Bone loss is sometimes characterized as an imbalance in the normal bone remodeling process. Healthy bone is constantly subject to remodeling. Remodeling begins with resorption of bone by osteoclasts. The resorbed bone is then replaced by new bone tissue, which is characterized by collagen formation by osteoblasts, and subsequent calcification. In healthy individuals the rates of resorption and formation are balanced. Osteoporosis is a chronic, progressive condition, marked by a shift towards resorption, resulting in an overall decrease in bone mass and bone mineralization. Osteoporosis in humans is preceded by clinical osteopenia (bone mineral density that is greater than one standard deviation but less than 2.5 standard deviations below the mean value for young adult bone). Worldwide, approximately 75 million people are at risk for osteoporosis.
Thus, methods for controlling the balance between osteoclast and osteoblast activity can be useful for promoting the healing of fractures and other damage to bone as well as the treatment of disorders, such as osteoporosis, associated with loss of bone mass and bone mineralization.

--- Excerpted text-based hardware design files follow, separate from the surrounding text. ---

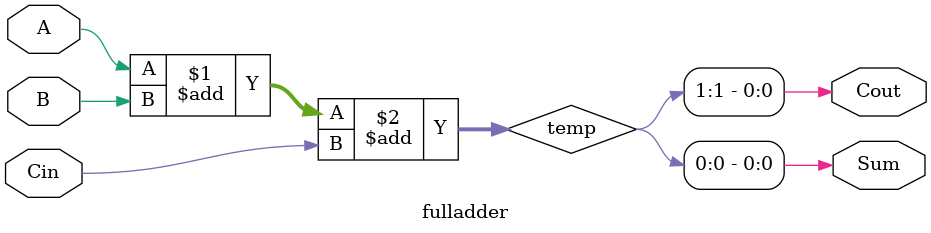
<source format=v>
`timescale 1ns / 1ps


module fulladder(
    input A,
    input B,
    input Cin,
    output Sum,
    output Cout
    );
    wire [1:0] temp;
    assign temp = A + B + Cin;
    assign Sum = temp[0];
    assign Cout = temp[1];
endmodule

</source>
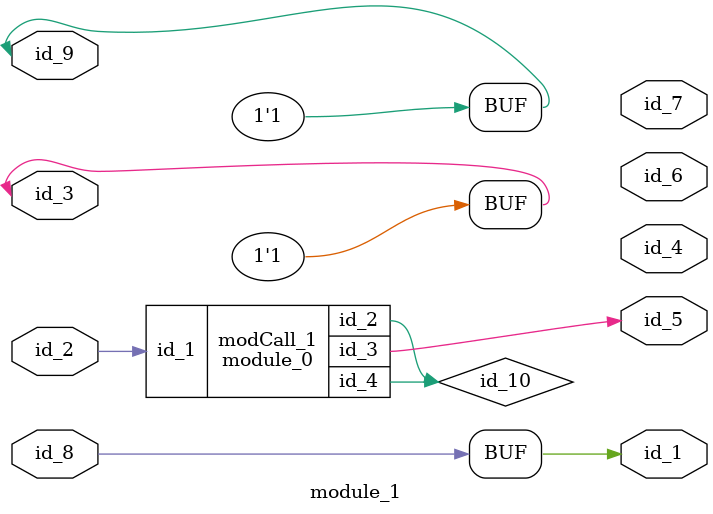
<source format=v>
module module_0 (
    id_1,
    id_2,
    id_3,
    id_4
);
  output wire id_4;
  output wire id_3;
  inout wire id_2;
  input wire id_1;
  wire id_5;
endmodule
module module_1 (
    id_1,
    id_2,
    id_3,
    id_4,
    id_5,
    id_6,
    id_7,
    id_8,
    id_9
);
  input wire id_9;
  input wire id_8;
  output wire id_7;
  output wire id_6;
  output wire id_5;
  output wire id_4;
  inout wire id_3;
  input wire id_2;
  output wire id_1;
  initial id_3 <= -1;
  assign id_1 = id_8;
  assign id_3 = id_3;
  wire id_10;
  module_0 modCall_1 (
      id_2,
      id_10,
      id_5,
      id_10
  );
  assign id_3 = id_9;
endmodule

</source>
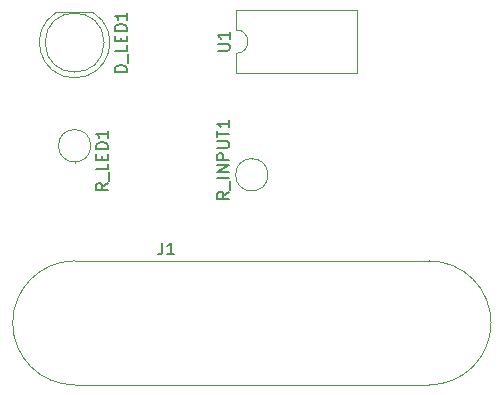
<source format=gbr>
G04 #@! TF.GenerationSoftware,KiCad,Pcbnew,(5.0.1-3-g963ef8bb5)*
G04 #@! TF.CreationDate,2018-11-29T08:41:42-08:00*
G04 #@! TF.ProjectId,Example,4578616D706C652E6B696361645F7063,0.0.1*
G04 #@! TF.SameCoordinates,Original*
G04 #@! TF.FileFunction,Legend,Top*
G04 #@! TF.FilePolarity,Positive*
%FSLAX46Y46*%
G04 Gerber Fmt 4.6, Leading zero omitted, Abs format (unit mm)*
G04 Created by KiCad (PCBNEW (5.0.1-3-g963ef8bb5)) date Thursday, November 29, 2018 at 08:41:42 AM*
%MOMM*%
%LPD*%
G01*
G04 APERTURE LIST*
%ADD10C,0.120000*%
%ADD11C,0.150000*%
G04 APERTURE END LIST*
D10*
G04 #@! TO.C,D_LED1*
X129999538Y-104260000D02*
G75*
G03X131544830Y-98710000I462J2990000D01*
G01*
X130000462Y-104260000D02*
G75*
G02X128455170Y-98710000I-462J2990000D01*
G01*
X132500000Y-101270000D02*
G75*
G03X132500000Y-101270000I-2500000J0D01*
G01*
X131545000Y-98710000D02*
X128455000Y-98710000D01*
G04 #@! TO.C,J1*
X130010000Y-130250000D02*
X160010000Y-130250000D01*
X160010000Y-119750000D02*
X130010000Y-119750000D01*
X160010000Y-130250000D02*
G75*
G03X160010000Y-119750000I0J5250000D01*
G01*
X130010000Y-119750000D02*
G75*
G03X130010000Y-130250000I0J-5250000D01*
G01*
G04 #@! TO.C,R_INPUT1*
X145000000Y-111090000D02*
X145000000Y-111020000D01*
X146370000Y-112460000D02*
G75*
G03X146370000Y-112460000I-1370000J0D01*
G01*
G04 #@! TO.C,R_LED1*
X131370000Y-110000000D02*
G75*
G03X131370000Y-110000000I-1370000J0D01*
G01*
X130000000Y-111370000D02*
X130000000Y-111440000D01*
G04 #@! TO.C,U1*
X143670000Y-100190000D02*
G75*
G02X143670000Y-102190000I0J-1000000D01*
G01*
X143670000Y-102190000D02*
X143670000Y-103840000D01*
X143670000Y-103840000D02*
X153950000Y-103840000D01*
X153950000Y-103840000D02*
X153950000Y-98540000D01*
X153950000Y-98540000D02*
X143670000Y-98540000D01*
X143670000Y-98540000D02*
X143670000Y-100190000D01*
G04 #@! TO.C,D_LED1*
D11*
X134412380Y-103746190D02*
X133412380Y-103746190D01*
X133412380Y-103508095D01*
X133460000Y-103365238D01*
X133555238Y-103270000D01*
X133650476Y-103222380D01*
X133840952Y-103174761D01*
X133983809Y-103174761D01*
X134174285Y-103222380D01*
X134269523Y-103270000D01*
X134364761Y-103365238D01*
X134412380Y-103508095D01*
X134412380Y-103746190D01*
X134507619Y-102984285D02*
X134507619Y-102222380D01*
X134412380Y-101508095D02*
X134412380Y-101984285D01*
X133412380Y-101984285D01*
X133888571Y-101174761D02*
X133888571Y-100841428D01*
X134412380Y-100698571D02*
X134412380Y-101174761D01*
X133412380Y-101174761D01*
X133412380Y-100698571D01*
X134412380Y-100270000D02*
X133412380Y-100270000D01*
X133412380Y-100031904D01*
X133460000Y-99889047D01*
X133555238Y-99793809D01*
X133650476Y-99746190D01*
X133840952Y-99698571D01*
X133983809Y-99698571D01*
X134174285Y-99746190D01*
X134269523Y-99793809D01*
X134364761Y-99889047D01*
X134412380Y-100031904D01*
X134412380Y-100270000D01*
X134412380Y-98746190D02*
X134412380Y-99317619D01*
X134412380Y-99031904D02*
X133412380Y-99031904D01*
X133555238Y-99127142D01*
X133650476Y-99222380D01*
X133698095Y-99317619D01*
G04 #@! TO.C,J1*
X137426666Y-118202380D02*
X137426666Y-118916666D01*
X137379047Y-119059523D01*
X137283809Y-119154761D01*
X137140952Y-119202380D01*
X137045714Y-119202380D01*
X138426666Y-119202380D02*
X137855238Y-119202380D01*
X138140952Y-119202380D02*
X138140952Y-118202380D01*
X138045714Y-118345238D01*
X137950476Y-118440476D01*
X137855238Y-118488095D01*
G04 #@! TO.C,R_INPUT1*
X143082380Y-113904285D02*
X142606190Y-114237619D01*
X143082380Y-114475714D02*
X142082380Y-114475714D01*
X142082380Y-114094761D01*
X142130000Y-113999523D01*
X142177619Y-113951904D01*
X142272857Y-113904285D01*
X142415714Y-113904285D01*
X142510952Y-113951904D01*
X142558571Y-113999523D01*
X142606190Y-114094761D01*
X142606190Y-114475714D01*
X143177619Y-113713809D02*
X143177619Y-112951904D01*
X143082380Y-112713809D02*
X142082380Y-112713809D01*
X143082380Y-112237619D02*
X142082380Y-112237619D01*
X143082380Y-111666190D01*
X142082380Y-111666190D01*
X143082380Y-111190000D02*
X142082380Y-111190000D01*
X142082380Y-110809047D01*
X142130000Y-110713809D01*
X142177619Y-110666190D01*
X142272857Y-110618571D01*
X142415714Y-110618571D01*
X142510952Y-110666190D01*
X142558571Y-110713809D01*
X142606190Y-110809047D01*
X142606190Y-111190000D01*
X142082380Y-110190000D02*
X142891904Y-110190000D01*
X142987142Y-110142380D01*
X143034761Y-110094761D01*
X143082380Y-109999523D01*
X143082380Y-109809047D01*
X143034761Y-109713809D01*
X142987142Y-109666190D01*
X142891904Y-109618571D01*
X142082380Y-109618571D01*
X142082380Y-109285238D02*
X142082380Y-108713809D01*
X143082380Y-108999523D02*
X142082380Y-108999523D01*
X143082380Y-107856666D02*
X143082380Y-108428095D01*
X143082380Y-108142380D02*
X142082380Y-108142380D01*
X142225238Y-108237619D01*
X142320476Y-108332857D01*
X142368095Y-108428095D01*
G04 #@! TO.C,R_LED1*
X132822380Y-113174761D02*
X132346190Y-113508095D01*
X132822380Y-113746190D02*
X131822380Y-113746190D01*
X131822380Y-113365238D01*
X131870000Y-113270000D01*
X131917619Y-113222380D01*
X132012857Y-113174761D01*
X132155714Y-113174761D01*
X132250952Y-113222380D01*
X132298571Y-113270000D01*
X132346190Y-113365238D01*
X132346190Y-113746190D01*
X132917619Y-112984285D02*
X132917619Y-112222380D01*
X132822380Y-111508095D02*
X132822380Y-111984285D01*
X131822380Y-111984285D01*
X132298571Y-111174761D02*
X132298571Y-110841428D01*
X132822380Y-110698571D02*
X132822380Y-111174761D01*
X131822380Y-111174761D01*
X131822380Y-110698571D01*
X132822380Y-110270000D02*
X131822380Y-110270000D01*
X131822380Y-110031904D01*
X131870000Y-109889047D01*
X131965238Y-109793809D01*
X132060476Y-109746190D01*
X132250952Y-109698571D01*
X132393809Y-109698571D01*
X132584285Y-109746190D01*
X132679523Y-109793809D01*
X132774761Y-109889047D01*
X132822380Y-110031904D01*
X132822380Y-110270000D01*
X132822380Y-108746190D02*
X132822380Y-109317619D01*
X132822380Y-109031904D02*
X131822380Y-109031904D01*
X131965238Y-109127142D01*
X132060476Y-109222380D01*
X132108095Y-109317619D01*
G04 #@! TO.C,U1*
X142122380Y-101951904D02*
X142931904Y-101951904D01*
X143027142Y-101904285D01*
X143074761Y-101856666D01*
X143122380Y-101761428D01*
X143122380Y-101570952D01*
X143074761Y-101475714D01*
X143027142Y-101428095D01*
X142931904Y-101380476D01*
X142122380Y-101380476D01*
X143122380Y-100380476D02*
X143122380Y-100951904D01*
X143122380Y-100666190D02*
X142122380Y-100666190D01*
X142265238Y-100761428D01*
X142360476Y-100856666D01*
X142408095Y-100951904D01*
G04 #@! TD*
M02*

</source>
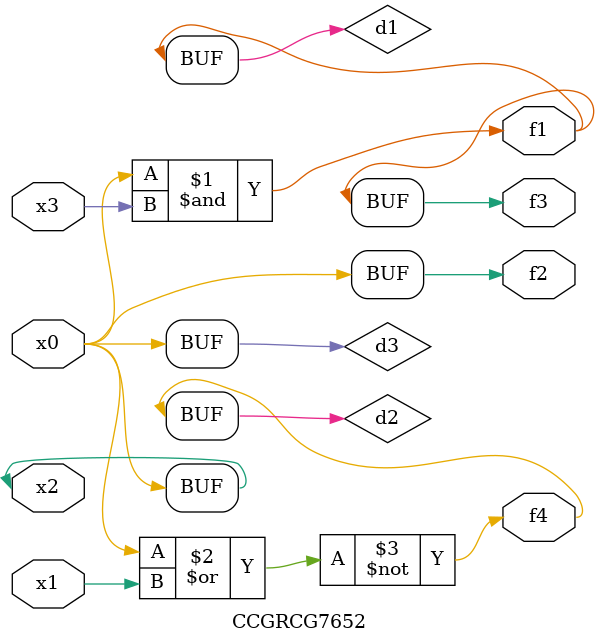
<source format=v>
module CCGRCG7652(
	input x0, x1, x2, x3,
	output f1, f2, f3, f4
);

	wire d1, d2, d3;

	and (d1, x2, x3);
	nor (d2, x0, x1);
	buf (d3, x0, x2);
	assign f1 = d1;
	assign f2 = d3;
	assign f3 = d1;
	assign f4 = d2;
endmodule

</source>
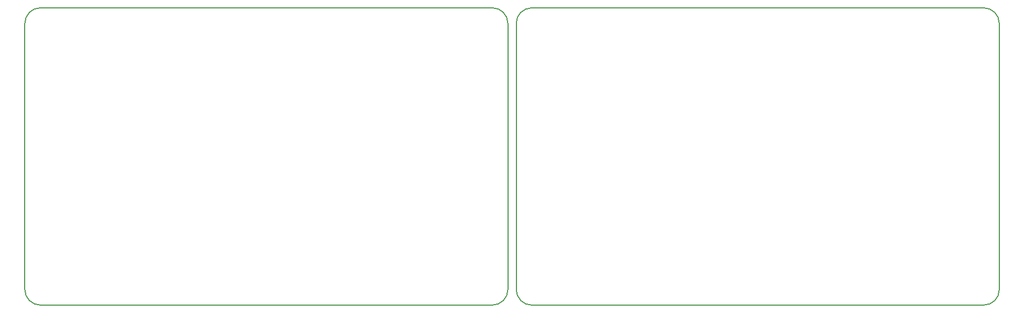
<source format=gbr>
G04 #@! TF.GenerationSoftware,KiCad,Pcbnew,5.0.0*
G04 #@! TF.CreationDate,2018-08-30T01:52:46+01:00*
G04 #@! TF.ProjectId,test,746573742E6B696361645F7063620000,rev?*
G04 #@! TF.SameCoordinates,Original*
G04 #@! TF.FileFunction,Profile,NP*
%FSLAX46Y46*%
G04 Gerber Fmt 4.6, Leading zero omitted, Abs format (unit mm)*
G04 Created by KiCad (PCBNEW 5.0.0) date Thu Aug 30 01:52:46 2018*
%MOMM*%
%LPD*%
G01*
G04 APERTURE LIST*
%ADD10C,0.150000*%
G04 APERTURE END LIST*
D10*
X90100000Y-14600000D02*
X90100000Y-57600000D01*
X14600000Y-12100000D02*
X87600000Y-12100000D01*
X12100000Y-57600000D02*
X12100000Y-14600000D01*
X87600000Y-60100000D02*
X14600000Y-60100000D01*
X12100000Y-14600000D02*
G75*
G02X14600000Y-12100000I2500000J0D01*
G01*
X14600000Y-60100000D02*
G75*
G02X12100000Y-57600000I0J2500000D01*
G01*
X90100000Y-57600000D02*
G75*
G02X87600000Y-60100000I-2500000J0D01*
G01*
X87600000Y-12100000D02*
G75*
G02X90100000Y-14600000I0J-2500000D01*
G01*
X169450000Y-57600000D02*
X169450000Y-14600000D01*
X93950000Y-60100000D02*
X166950000Y-60100000D01*
X91450000Y-14600000D02*
X91450000Y-57600000D01*
X166950000Y-12100000D02*
X93950000Y-12100000D01*
X91450000Y-14600000D02*
G75*
G02X93950000Y-12100000I2500000J0D01*
G01*
X93950000Y-60100000D02*
G75*
G02X91450000Y-57600000I0J2500000D01*
G01*
X169450000Y-57600000D02*
G75*
G02X166950000Y-60100000I-2500000J0D01*
G01*
X166950000Y-12100000D02*
G75*
G02X169450000Y-14600000I0J-2500000D01*
G01*
M02*

</source>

With respect to osteoporosis, estrogen, calcitonin, osteocalcin with vitamin K, or high doses of dietary calcium are all used as therapeutic interventions. Other therapeutic approaches to osteoporosis include bisphosphonates, parathyroid hormone, calcimimetics, statins, anabolic steroids, lanthanum and strontium salts, and sodium fluoride. Such therapeutics, however, are often associated with undesirable side effects.
Bone loss is also a significant complication of many cancers, and may be caused by tumor metastases to bone, the activation of osteoclasts or the effects of chemotherapeutic treatment. In particular, anti-estrogen therapies that are used widely in the treatment of breast cancer can cause significant bone loss.
Other bone disorders, such as osteogenesis imperfecta, may result from genetic, developmental, nutritional of other pathologies and deficiencies.
Thus, it is an object of the present disclosure to provide compositions and methods for promoting bone growth and mineralization.